A possibilidade do estabelecimento dos standards relativos a reproducao assistida, a partir do
caso costarricense, nos traz a possibidade de analizar o caso atraves da perspectiva de garantía de
direitos, sendo levado em consideracao nao somente a possilidade de ser um método alternativo de
reproducao ao casos conhecidos como de infertilidades e outras dificuldades relacionadas a saude,
especialmente das mulheres, mas ser visto como um instrumento que garante a defesa dos
seguintes direitos:
1) Direito a igualdade e a nao discriminacao
2) Direito ao desfrute do mais alto nivel possivel de saude
3) O Direito de formar uma familia
Discutir questões localizadas historicamente no campo da privacidade, politizando e
afirmando identidades, experiências e vivências demarcam o solo arenoso da subalternização do
feminino e da opressão das sexualidades não-hegemônicas. As lutas por direitos sexuais buscam
incluí-los no marco dos direitos humanos, discutindo democracia sexual e justiça no espaço público
das lutas sociais.
Refletimos aquí sobre os direitos humanos da população LGBT (lésbicas, gays, bissexuais,
travestis e transexuais) argumentando acerca do direito ao acesso a Reprodução Assistida.

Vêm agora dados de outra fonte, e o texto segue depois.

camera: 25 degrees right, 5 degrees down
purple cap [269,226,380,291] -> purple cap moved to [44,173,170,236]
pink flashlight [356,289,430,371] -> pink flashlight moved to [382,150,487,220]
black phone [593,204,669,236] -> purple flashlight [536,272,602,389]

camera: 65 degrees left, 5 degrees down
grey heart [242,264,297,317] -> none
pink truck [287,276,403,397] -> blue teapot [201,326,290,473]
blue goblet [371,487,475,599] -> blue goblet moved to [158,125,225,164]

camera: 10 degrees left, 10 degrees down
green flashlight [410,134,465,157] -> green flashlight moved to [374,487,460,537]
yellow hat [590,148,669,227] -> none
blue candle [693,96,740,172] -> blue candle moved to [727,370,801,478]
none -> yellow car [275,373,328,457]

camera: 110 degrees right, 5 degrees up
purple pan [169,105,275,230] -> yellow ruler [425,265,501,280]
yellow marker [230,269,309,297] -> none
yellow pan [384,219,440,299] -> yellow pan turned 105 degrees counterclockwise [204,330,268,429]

Entende-se por Reprodução Assistida, um conjunto de técnicas, utilizadas por médicos/as
especializados/as, com a manipulação de gametas, que tem como principal objetivo tentar viabilizar
a gestação de mulheres com dificuldades de engravidar. Ou seja, inseminação artificial, fertilização
in vitro e suas variantes.
Este processo deve ser compreendido no âmbito do direito de acesso à reprodução,
estabelecendo o lugar de cada um/a - homens, mulheres, heterossexuais, homossexuais, pais,
mães e filhos/as, através dos elementos da biologia, genética, consanguinidade ou da adoção e que
moldam os sentidos do que pode ser assumido como uma família a partir dos padrões de gênero e
sexualidade. Deste modo, a reprodução assistida passa a ser um instrumento que contorna não
apenas a infertilidade dos casais heterossexuais, mas também oferece a possibilidade de uma
mulher gestar um embrião sem qualquer vínculo genético consigo própria ou com um parceiro e
ainda dispensar o ato sexual com um homem. Ou seja, garante, entre outras, a possibilidade de que
8
Documento adoptados por un grupo de expertos distinguidos en derecho internacional y derechos humanos, como fruto
de una reunión convocada por la comisión internacional de juristas y el Servicio internacional de derechos humanos en
Yogyakarta, Indonesia, en noviembre de 2006.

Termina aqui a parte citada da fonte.